The message was clear that Pakistan may have escaped being Blacklisted this time, its business with the world will be impacted soon.
New Delhi: The Financial Action Task Force (FATF) on Friday made it clear to Pakistan that it is running out of patience and Islamabad needs to act fast to complete the action plan given to it to curb terror financing by February 2020, else it faces the potential to be blacklisted.
“Pakistan needs to do more and needs to do it faster. The FATF is giving this very clear warning: if by 2020 the country has not made significant progress we would consider further actions,” said FATF president Xiangmin Liu at a press conference at Paris on Friday, the last day of the FATF Plenary. Mr Liu, who is from China, added those “action” include placing Pakistan in the Blacklist.

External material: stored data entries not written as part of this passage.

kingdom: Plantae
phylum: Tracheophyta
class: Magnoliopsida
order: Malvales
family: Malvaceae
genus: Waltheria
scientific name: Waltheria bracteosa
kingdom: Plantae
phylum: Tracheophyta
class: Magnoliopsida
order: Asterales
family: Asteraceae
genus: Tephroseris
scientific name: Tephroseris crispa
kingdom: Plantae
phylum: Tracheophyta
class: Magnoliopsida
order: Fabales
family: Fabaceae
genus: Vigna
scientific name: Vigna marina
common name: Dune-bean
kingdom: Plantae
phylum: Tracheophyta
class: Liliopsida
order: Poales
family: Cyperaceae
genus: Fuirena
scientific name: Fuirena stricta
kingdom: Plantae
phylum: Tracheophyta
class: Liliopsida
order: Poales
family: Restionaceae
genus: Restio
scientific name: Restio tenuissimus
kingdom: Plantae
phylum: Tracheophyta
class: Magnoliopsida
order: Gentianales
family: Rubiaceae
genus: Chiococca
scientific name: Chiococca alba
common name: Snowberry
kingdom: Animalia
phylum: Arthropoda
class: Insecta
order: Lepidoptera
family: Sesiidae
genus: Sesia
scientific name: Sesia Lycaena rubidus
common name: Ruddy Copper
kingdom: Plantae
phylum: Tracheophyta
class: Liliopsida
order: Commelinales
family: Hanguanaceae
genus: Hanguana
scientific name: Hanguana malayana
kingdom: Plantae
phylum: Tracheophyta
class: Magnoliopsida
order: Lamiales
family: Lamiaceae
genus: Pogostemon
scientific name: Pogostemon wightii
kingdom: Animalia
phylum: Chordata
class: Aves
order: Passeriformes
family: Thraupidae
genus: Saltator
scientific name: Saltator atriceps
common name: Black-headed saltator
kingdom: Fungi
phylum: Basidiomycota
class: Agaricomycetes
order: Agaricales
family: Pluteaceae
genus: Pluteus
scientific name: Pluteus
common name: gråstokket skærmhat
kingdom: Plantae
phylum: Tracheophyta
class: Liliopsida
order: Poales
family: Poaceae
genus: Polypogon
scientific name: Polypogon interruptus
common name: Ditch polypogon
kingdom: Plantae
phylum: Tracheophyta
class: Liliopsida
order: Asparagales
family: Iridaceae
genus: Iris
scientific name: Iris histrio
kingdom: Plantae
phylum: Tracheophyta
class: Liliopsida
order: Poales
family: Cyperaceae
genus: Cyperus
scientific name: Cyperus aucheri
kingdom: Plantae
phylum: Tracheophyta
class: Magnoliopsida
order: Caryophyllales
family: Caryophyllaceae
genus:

Pakistan was placed on the Grey List by FATF in June 2018 and was given a plan of action to complete by October 2019, or face the risk of being placed on the Blacklist along with Iran and North Korea.
“All deadlines in the action plan have now expired,” FATF said while expressing serious concerns with the overall lack of progress by Pakistan to address its terrorist financing risks and on “Pakistan’s failure to complete its action plan in line with the agreed timelines and in light of the terrorist financing risks emanating from the jurisdiction.”
During the mutual evaluation process, Pakistan was found to lagging in most of the areas it was tasked to address. “To date, Pakistan has only largely addressed 5 of 27 action items, with varying levels of progress made on the rest of the action plan. The FATF strongly urges Pakistan to swiftly complete its full action plan by February 2020. Otherwise, should significant and sustainable progress not be made across the full range of its action plan by the next plenary, the FATF will take action, which could include the FATF calling on its members and urging all jurisdictions to advise their FIs to give special attention to business relations and transactions with Pakistan,” the FATF said. The message was clear that Pakistan may have escaped being Blacklisted this time, its business with the world will be impacted soon.
The action plan includes identifying and cracking down on terror financing, boosting controls on illicit currency movement including hawala and increase prosecution. Pakistan also has to ensure that all sources of fund raising, included religious methods, must dry up completely.
India has been lobbying hard to get the country blacklisted following constant terror attacks from groups like the Lashkar-e-Taiba and Jaish-e-Mohammad operating from Pakistan. India has argued that these terror groups have financial backing of the establishment and the aid money sent to Pakistan by developed nations is redirected towards terror funding.
The international funding agencies were wary that moving Pakistan to the Blacklist could impact IMF’s $6 billion bailout programme. However, with pressure mounting on FATF to crackdown on Pakistan, the global watchdog made public its decision that Pakistan may not get another chance after February 2020.
The announcement was also an indirect message for the international funding agencies to prepare for the eventuality in February 2020. Once in Blacklist, Pakistan will have trouble accessing international financial aid from the world bodies like World Bank, International Monetary Fund and the European Union.
“It was unanimously decided to express serious concern with overall lack of progress in addressing its transnational terror funding risks. It was again decided by consensus that FATF would retain Pakistan on the Grey List and warn Pakistan that if it did not complete its full action plan and show significant and sustainable progress action will be taken,” said an official privy to the development.
While putting Pakistan in Blacklist seems difficult due to the backing of China, Turkey and Malaysia that it enjoys at such gatherings where decisions have to be taken with consensus, it is evident that Pakistan will continue to be the in Grey List for some time. However, former Pakistan diplomat Hussain Haqqani tweeted saying “This time, it is the Chinese head of FATF telling Pakistan to do more.”